### [GIVEN ENTRIES]

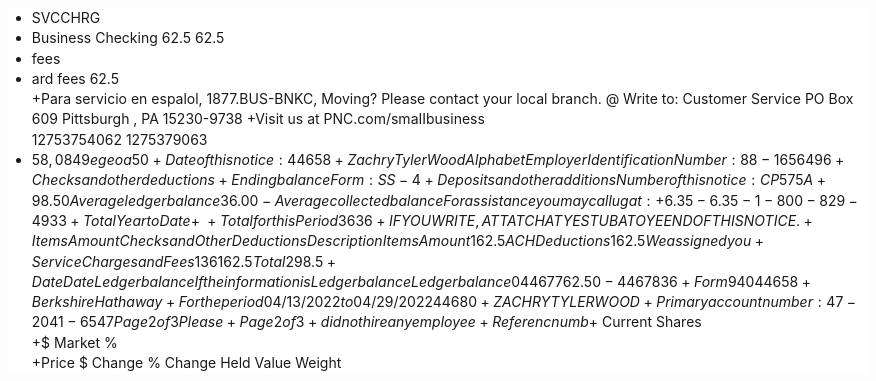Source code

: + SVCCHRG                                                                                                                                                                                                                                                
+ Business Checking        62.5        62.5                                                                                                                                                                                        
+ fees                                                                                                                                                                                                                                                
+ ard fees                                                62.5                                                                                                                                                                                                
+Para servicio en espalol, 1877.BUS-BNKC, Moving? Please contact your local branch. @ Write to: Customer Service PO Box 609 Pittsburgh , PA 15230-9738 
+Visit us at PNC.com/smaIIbusiness                                                                                                                        
12753754062
1275379063
+ $58,0849egeoa50                                                                                                                                                                                                
+Date of this notice:                                                                                                                                        
44658
+Zachry Tyler Wood Alphabet                        Employer Identification Number: 88-1656496                                                                
+Checks and other deductions
+Ending balance                        Form:                SS-4                                                                                                                                                                        
+Deposits and other additions                                                        Number of this notice:                                                CP 575 A
+98.50 Average ledger balance                36.00- Average collected balance                        For assistance you may call ug at:        
+6.35-                        6.35-                1-800-829-4933                                                                                                        
+Total Year to Date                                                                                                                                        
+\ +Total for this Period                                                                                                                                        36                        36                                        
+IF YOU WRITE, ATTATCHA TYE STUB AT OYE END OF THIS NOTICE.                                                                                                                                                                                        
+Items        Amount                        Checks and Other Deductions Description                       
 Items        Amount                                                        1        62.5                        ACH Deductions                        1        62.5                                        We assigned you                                
+Service Charges and Fees                            1        36                                                                                                1        62.5                        Total                        2        98.5                                                                                        
+Date                                Date                       
 Ledger balance                                If the information is Ledger balance                                        Ledger balance
0                44677                        62.50-                44678                36                                                                                
+Form 940                                                44658                                                                                                
+Berkshire Hathaway                                                                                                                                        
+For the period 04/13/2022  to 04/29/2022                44680                                                                                                
+ZACHRY TYLER WOOD                                                                                                
+Primary account number: 47-2041-6547 Page 2 of 3                                                                                        Please                
+Page 2 of 3                                                                                                                                                
+did not hire any employee                                                                                                                                
+Referenc numb                                                                                                                                                
+$ Current                        Shares        
+$ Market        %                                                                                                                                        
+Price        $ Change                % Change Held                        Value        Weight                                                                                
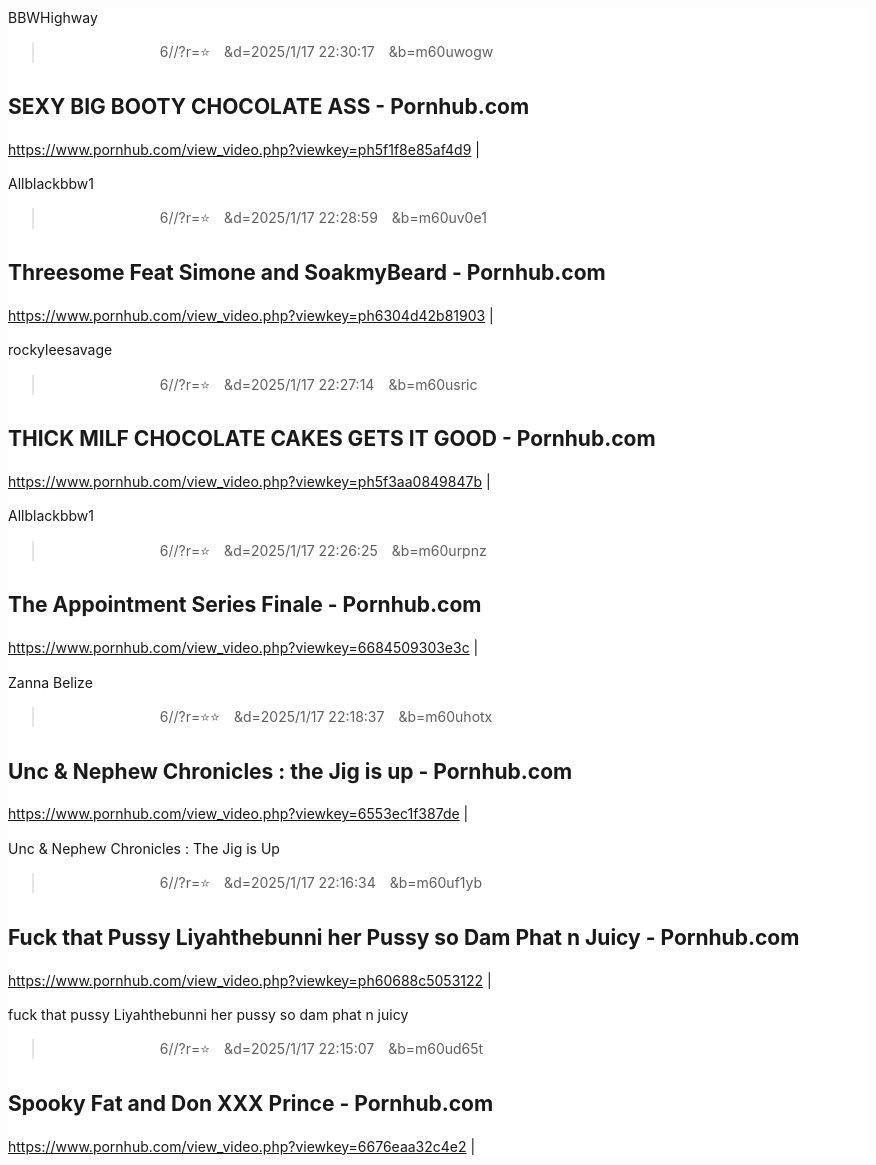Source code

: BBWHighway

>　　　　　　　　6//?r=⭐　&d=2025/1/17 22:30:17　&b=m60uwogw
## SEXY BIG BOOTY CHOCOLATE ASS - Pornhub.com
https://www.pornhub.com/view_video.php?viewkey=ph5f1f8e85af4d9
|

Allblackbbw1

>　　　　　　　　6//?r=⭐　&d=2025/1/17 22:28:59　&b=m60uv0e1
## Threesome Feat Simone and SoakmyBeard - Pornhub.com
https://www.pornhub.com/view_video.php?viewkey=ph6304d42b81903
|

rockyleesavage

>　　　　　　　　6//?r=⭐　&d=2025/1/17 22:27:14　&b=m60usric
## THICK MILF CHOCOLATE CAKES GETS IT GOOD - Pornhub.com
https://www.pornhub.com/view_video.php?viewkey=ph5f3aa0849847b
|

Allblackbbw1

>　　　　　　　　6//?r=⭐　&d=2025/1/17 22:26:25　&b=m60urpnz
## The Appointment Series Finale - Pornhub.com
https://www.pornhub.com/view_video.php?viewkey=6684509303e3c
|

Zanna Belize

>　　　　　　　　6//?r=⭐⭐　&d=2025/1/17 22:18:37　&b=m60uhotx
## Unc & Nephew Chronicles : the Jig is up - Pornhub.com
https://www.pornhub.com/view_video.php?viewkey=6553ec1f387de
|

Unc & Nephew Chronicles : The Jig is Up

>　　　　　　　　6//?r=⭐　&d=2025/1/17 22:16:34　&b=m60uf1yb
## Fuck that Pussy Liyahthebunni her Pussy so Dam Phat n Juicy - Pornhub.com
https://www.pornhub.com/view_video.php?viewkey=ph60688c5053122
|

fuck that pussy Liyahthebunni her pussy so dam phat n juicy

>　　　　　　　　6//?r=⭐　&d=2025/1/17 22:15:07　&b=m60ud65t
## Spooky Fat and Don XXX Prince - Pornhub.com
https://www.pornhub.com/view_video.php?viewkey=6676eaa32c4e2
|
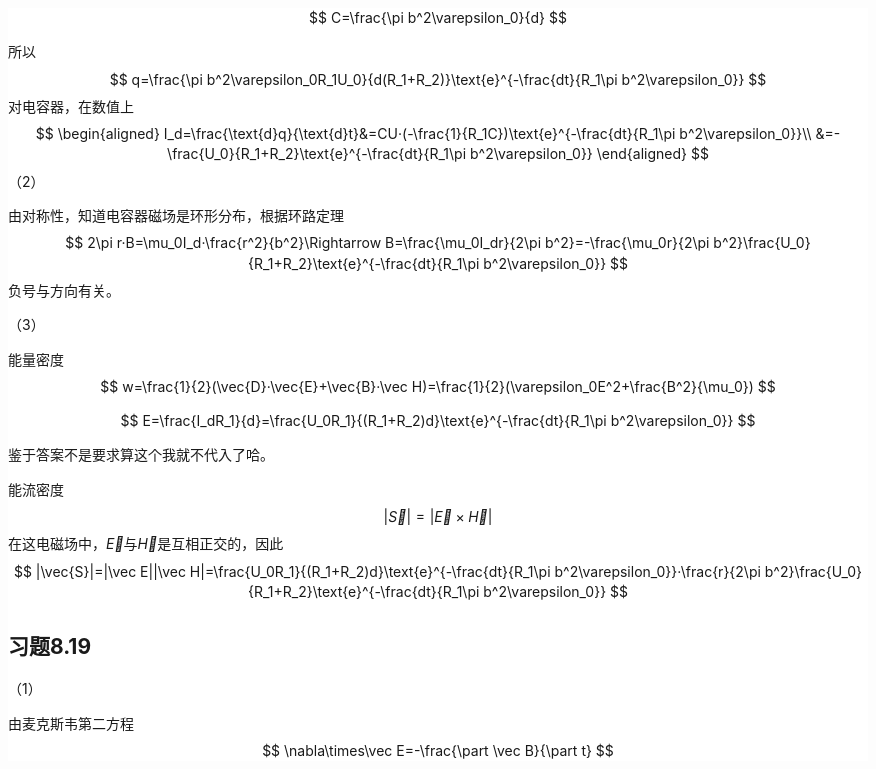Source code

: $$
C=\frac{\pi b^2\varepsilon_0}{d}
$$

所以
$$
q=\frac{\pi b^2\varepsilon_0R_1U_0}{d(R_1+R_2)}\text{e}^{-\frac{dt}{R_1\pi b^2\varepsilon_0}}
$$
对电容器，在数值上
$$
\begin{aligned}
I_d=\frac{\text{d}q}{\text{d}t}&=CU·(-\frac{1}{R_1C})\text{e}^{-\frac{dt}{R_1\pi b^2\varepsilon_0}}\\
&=-\frac{U_0}{R_1+R_2}\text{e}^{-\frac{dt}{R_1\pi b^2\varepsilon_0}}
\end{aligned}
$$
（2）

由对称性，知道电容器磁场是环形分布，根据环路定理
$$
2\pi r·B=\mu_0I_d·\frac{r^2}{b^2}\Rightarrow B=\frac{\mu_0I_dr}{2\pi b^2}=-\frac{\mu_0r}{2\pi b^2}\frac{U_0}{R_1+R_2}\text{e}^{-\frac{dt}{R_1\pi b^2\varepsilon_0}}
$$
负号与方向有关。

（3）

能量密度
$$
w=\frac{1}{2}(\vec{D}·\vec{E}+\vec{B}·\vec H)=\frac{1}{2}(\varepsilon_0E^2+\frac{B^2}{\mu_0})
$$

$$
E=\frac{I_dR_1}{d}=\frac{U_0R_1}{(R_1+R_2)d}\text{e}^{-\frac{dt}{R_1\pi b^2\varepsilon_0}}
$$

鉴于答案不是要求算这个我就不代入了哈。

能流密度
$$
|\vec{S}|=|\vec{E}\times \vec H|
$$
在这电磁场中，$\vec E$与$\vec H$是互相正交的，因此
$$
|\vec{S}|=|\vec E||\vec H|=\frac{U_0R_1}{(R_1+R_2)d}\text{e}^{-\frac{dt}{R_1\pi b^2\varepsilon_0}}·\frac{r}{2\pi b^2}\frac{U_0}{R_1+R_2}\text{e}^{-\frac{dt}{R_1\pi b^2\varepsilon_0}}
$$

## 习题8.19

（1）

由麦克斯韦第二方程
$$
\nabla\times\vec E=-\frac{\part \vec B}{\part t}
$$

### [ACTION ITEM]
Lines containing the word "Total": copy each of them from the material.

### [ANSWER SECTION]
+Total Year to Date                                                                                                                                        
+\ +Total for this Period                                                                                                                                        36                        36                                        
+Service Charges and Fees                            1        36                                                                                                1        62.5                        Total                        2        98.5                                                                                        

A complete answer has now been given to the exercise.